Genaue Alltagsbeobachtungen, schwüle Tage, dichte Atmosphäre

16.02., 15:30 Zoo Palast

17.02., 12:00 Haus der Berliner Festspiele

18.02., 18:45 Cubix

19.02., 18:30 Colosseum

22.02., 16:00 Cineplex Titania

25.02., 16:30 International

Damit ist der Rahmen für ein Drama, das gänzlich ohne dramatische Wendungen auskommt und stattdessen durch genaue Alltagsbeobachtungen und eine dichte Atmosphäre erzählt, gesetzt. Durch stille Vignetten schwüler Tage im Sommer 1991, irgendwo im ländlichen Massachusetts, schaut „Janet Planet“ auf diese eigentümliche Mutter-Tochter-Beziehung, das Augenmerk im Besonderen auf Lacey gerichtet. Genauer: Darauf, wie das Mädchen ihr besonderes Augenmerk auf die Menschen und Beziehungen um sie herum richtet, bisweilen anprobiert, was sie dabei beo­bachtet – und wieder abstreift.

Gegenstand der Observationen, die sie zwischen Pianostunden und dem Spielen mit ihrem Puppenschrein anstellt, sind die drei Personen, die Janet nacheinander in ihren Orbit lässt: Auf Wayne, der sich bald durch sein herrisches Auftreten disqualifiziert, folgt Regina (Sophie Okonedo). Die alte Freundin der Mutter, die wie sie in allem Esoterischen nach einem höheren Sinn sucht, will sich von der örtlichen „New Age“-Gemeinde und dessen Kopf, ihrem Ex Avi (Elias Koteas), lösen und zieht kurzerhand zu ihnen ins heimelige Holzhaus. Ehe es natürlich exakt dieser Avi ist, dem sich Janet als Nächstes annähert.

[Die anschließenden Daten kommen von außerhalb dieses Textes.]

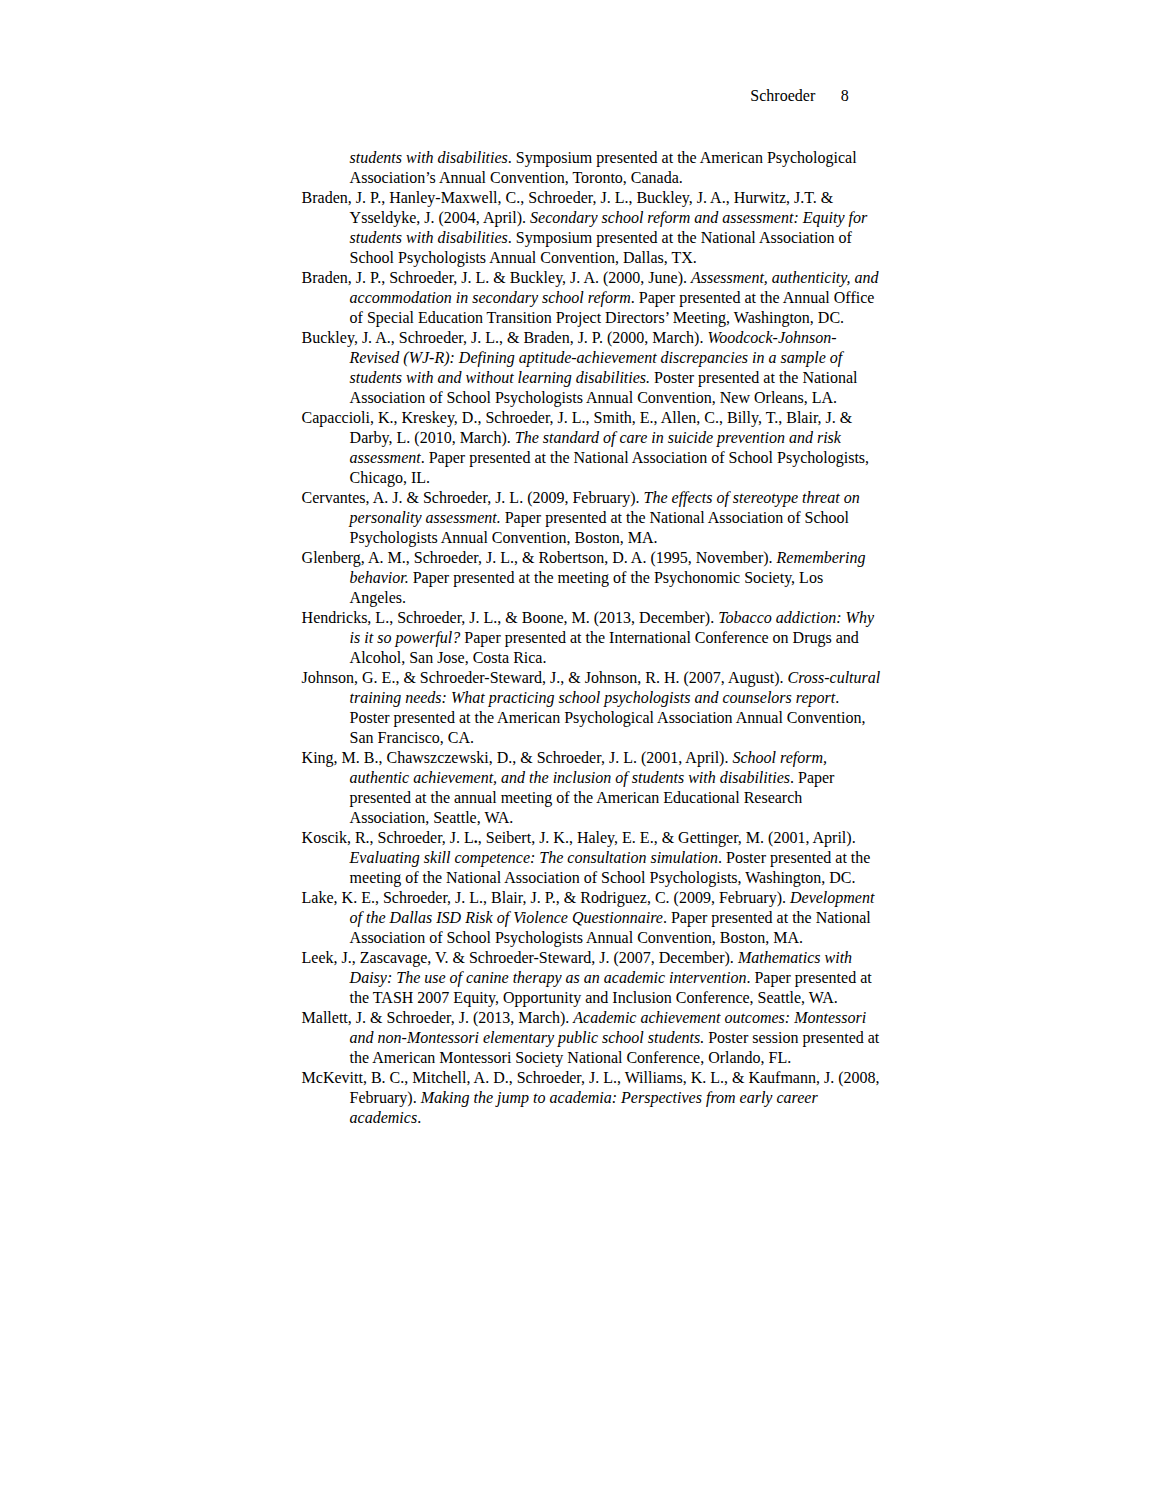Schroeder8
students with disabilities. Symposium presented at the American Psychological Association’s Annual Convention, Toronto, Canada.
Braden, J. P., Hanley-Maxwell, C., Schroeder, J. L., Buckley, J. A., Hurwitz, J.T. & Ysseldyke, J. (2004, April). Secondary school reform and assessment: Equity for students with disabilities. Symposium presented at the National Association of School Psychologists Annual Convention, Dallas, TX.
Braden, J. P., Schroeder, J. L. & Buckley, J. A. (2000, June). Assessment, authenticity, and accommodation in secondary school reform. Paper presented at the Annual Office of Special Education Transition Project Directors’ Meeting, Washington, DC.
Buckley, J. A., Schroeder, J. L., & Braden, J. P. (2000, March). Woodcock-Johnson-Revised (WJ-R): Defining aptitude-achievement discrepancies in a sample of students with and without learning disabilities. Poster presented at the National Association of School Psychologists Annual Convention, New Orleans, LA.
Capaccioli, K., Kreskey, D., Schroeder, J. L., Smith, E., Allen, C., Billy, T., Blair, J. & Darby, L. (2010, March). The standard of care in suicide prevention and risk assessment. Paper presented at the National Association of School Psychologists, Chicago, IL.
Cervantes, A. J. & Schroeder, J. L. (2009, February). The effects of stereotype threat on personality assessment. Paper presented at the National Association of School Psychologists Annual Convention, Boston, MA.
Glenberg, A. M., Schroeder, J. L., & Robertson, D. A. (1995, November). Remembering behavior. Paper presented at the meeting of the Psychonomic Society, Los Angeles.
Hendricks, L., Schroeder, J. L., & Boone, M. (2013, December). Tobacco addiction: Why is it so powerful? Paper presented at the International Conference on Drugs and Alcohol, San Jose, Costa Rica.
Johnson, G. E., & Schroeder-Steward, J., & Johnson, R. H. (2007, August). Cross-cultural training needs: What practicing school psychologists and counselors report. Poster presented at the American Psychological Association Annual Convention, San Francisco, CA.
King, M. B., Chawszczewski, D., & Schroeder, J. L. (2001, April). School reform, authentic achievement, and the inclusion of students with disabilities. Paper presented at the annual meeting of the American Educational Research Association, Seattle, WA.
Koscik, R., Schroeder, J. L., Seibert, J. K., Haley, E. E., & Gettinger, M. (2001, April). Evaluating skill competence: The consultation simulation. Poster presented at the meeting of the National Association of School Psychologists, Washington, DC.
Lake, K. E., Schroeder, J. L., Blair, J. P., & Rodriguez, C. (2009, February). Development of the Dallas ISD Risk of Violence Questionnaire. Paper presented at the National Association of School Psychologists Annual Convention, Boston, MA.
Leek, J., Zascavage, V. & Schroeder-Steward, J. (2007, December). Mathematics with Daisy: The use of canine therapy as an academic intervention. Paper presented at the TASH 2007 Equity, Opportunity and Inclusion Conference, Seattle, WA.
Mallett, J. & Schroeder, J. (2013, March). Academic achievement outcomes: Montessori and non-Montessori elementary public school students. Poster session presented at the American Montessori Society National Conference, Orlando, FL.
McKevitt, B. C., Mitchell, A. D., Schroeder, J. L., Williams, K. L., & Kaufmann, J. (2008, February). Making the jump to academia: Perspectives from early career academics.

Wie in einem alchemistischen Prozess scheint sich Lacey darüber allmählich von ihrer Mutter zu lösen. Vorangetrieben durch den Anblick der Tränen, die Janet während eines ausgedehnten Gesprächs mit Regina vergießt, und sich eingesteht, dass sie stets auf Validierung durch ihre Mitmenschen aus ist. Aber auch durch ihre eigenen, wortkargen Dialoge mit ihr, in denen Lacey geplant wirkende Spitzen setzt, die eine Reaktion der Mutter heraufbeschwören sollen. Etwa wenn sie davon spricht, dass jeder wache Moment die Hölle sei, und die Mutter dazu bringt, von ihrem eigenen Unglück zu sprechen.

Außenseiterin wird ihren Weg finden

Annie Baker, die für ihr Theaterstück „The Flick“ mit dem Pulitzer-Preis ausgezeichnet wurde, vereindeutigt in ihrem reizvoll vielsinnigen Debüt nichts davon. Während der sorgsam komponierten Kameraeinstellungen von Maria von Hausswolff, die das junge Mädchen immer wieder nachdenkend am Bildrand zeigen, kann man sich aber meist eine Vorstellung von dem machen, was in Lacey arbeitet. „Janet Planet“ und die in sich gekehrte Stimmung dieses kleinen Filmjuwels wirken durch sie umso länger nach.

Einzig die letzte Szene wird in ihrer Lesart, dass sie es anders machen will als ihre Mutter, sehr deutlich: Nach einem kurzen Zeitsprung ist Janet bei einem Tanzabend zu sehen, über das ganze Gesicht strahlend, als sie von einem Partner zum nächsten wechselt. Ihre Tochter sitzt am Rand. Als sie gefragt wird, ob sie nicht mitmachen wolle, verneint sie – und lächelt dabei. Diese Außenseiterin wird ihren Weg finden.